* _What is expected_:
From the records, pick out and copy each line containing "autoplay".

____ Extracted material

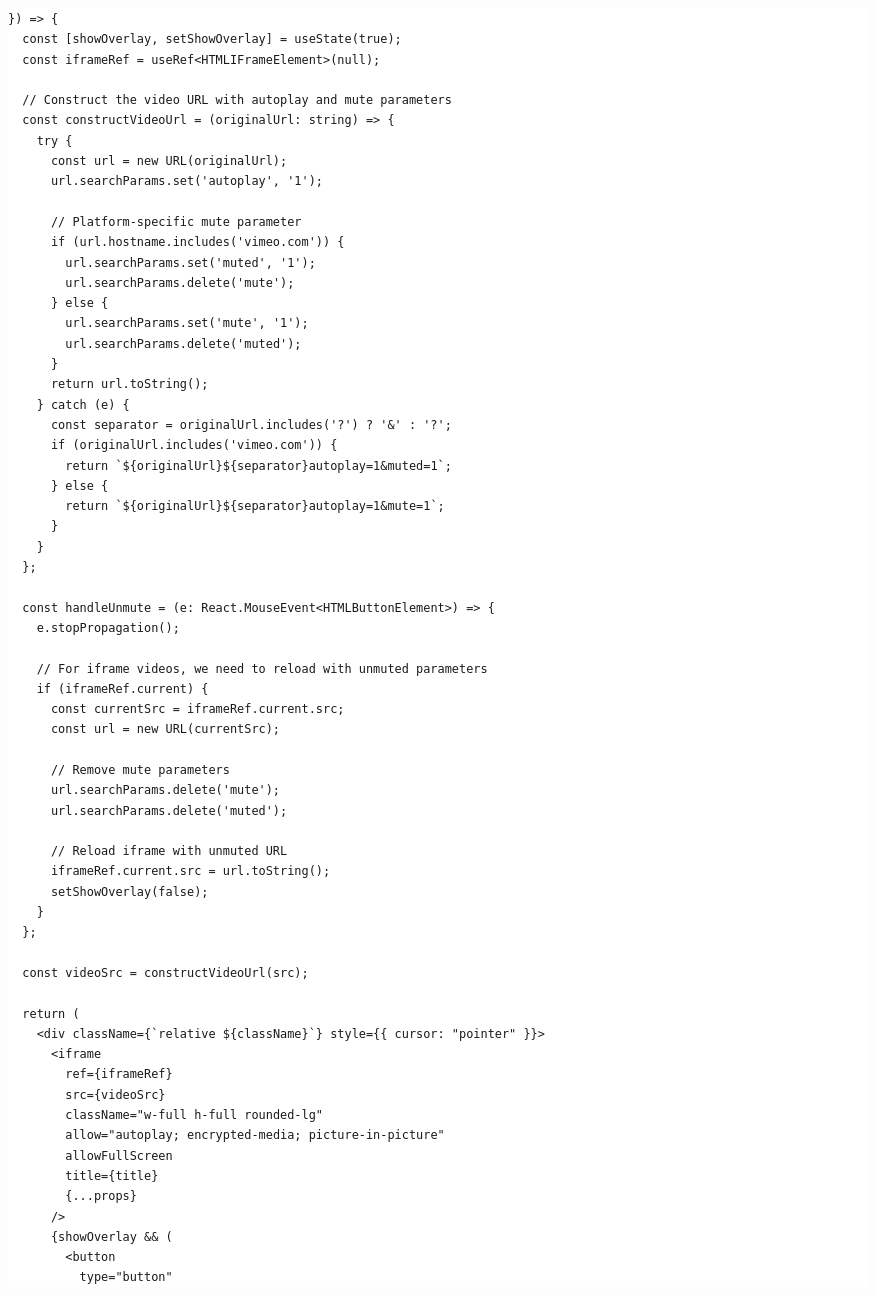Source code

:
 ```tsx
}) => {
  const [showOverlay, setShowOverlay] = useState(true);
  const iframeRef = useRef<HTMLIFrameElement>(null);

  // Construct the video URL with autoplay and mute parameters
  const constructVideoUrl = (originalUrl: string) => {
    try {
      const url = new URL(originalUrl);
      url.searchParams.set('autoplay', '1');
      
      // Platform-specific mute parameter
      if (url.hostname.includes('vimeo.com')) {
        url.searchParams.set('muted', '1');
        url.searchParams.delete('mute');
      } else {
        url.searchParams.set('mute', '1');
        url.searchParams.delete('muted');
      }
      return url.toString();
    } catch (e) {
      const separator = originalUrl.includes('?') ? '&' : '?';
      if (originalUrl.includes('vimeo.com')) {
        return `${originalUrl}${separator}autoplay=1&muted=1`;
      } else {
        return `${originalUrl}${separator}autoplay=1&mute=1`;
      }
    }
  };

  const handleUnmute = (e: React.MouseEvent<HTMLButtonElement>) => {
    e.stopPropagation();
    
    // For iframe videos, we need to reload with unmuted parameters
    if (iframeRef.current) {
      const currentSrc = iframeRef.current.src;
      const url = new URL(currentSrc);
      
      // Remove mute parameters
      url.searchParams.delete('mute');
      url.searchParams.delete('muted');
      
      // Reload iframe with unmuted URL
      iframeRef.current.src = url.toString();
      setShowOverlay(false);
    }
  };

  const videoSrc = constructVideoUrl(src);

  return (
    <div className={`relative ${className}`} style={{ cursor: "pointer" }}>
      <iframe
        ref={iframeRef}
        src={videoSrc}
        className="w-full h-full rounded-lg"
        allow="autoplay; encrypted-media; picture-in-picture"
        allowFullScreen
        title={title}
        {...props}
      />
      {showOverlay && (
        <button
          type="button"
```

  [key: string]: any;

________

* _Written response_:
  // Construct the video URL with autoplay and mute parameters
      url.searchParams.set('autoplay', '1');
        return `${originalUrl}${separator}autoplay=1&muted=1`;
        return `${originalUrl}${separator}autoplay=1&mute=1`;
        allow="autoplay; encrypted-media; picture-in-picture"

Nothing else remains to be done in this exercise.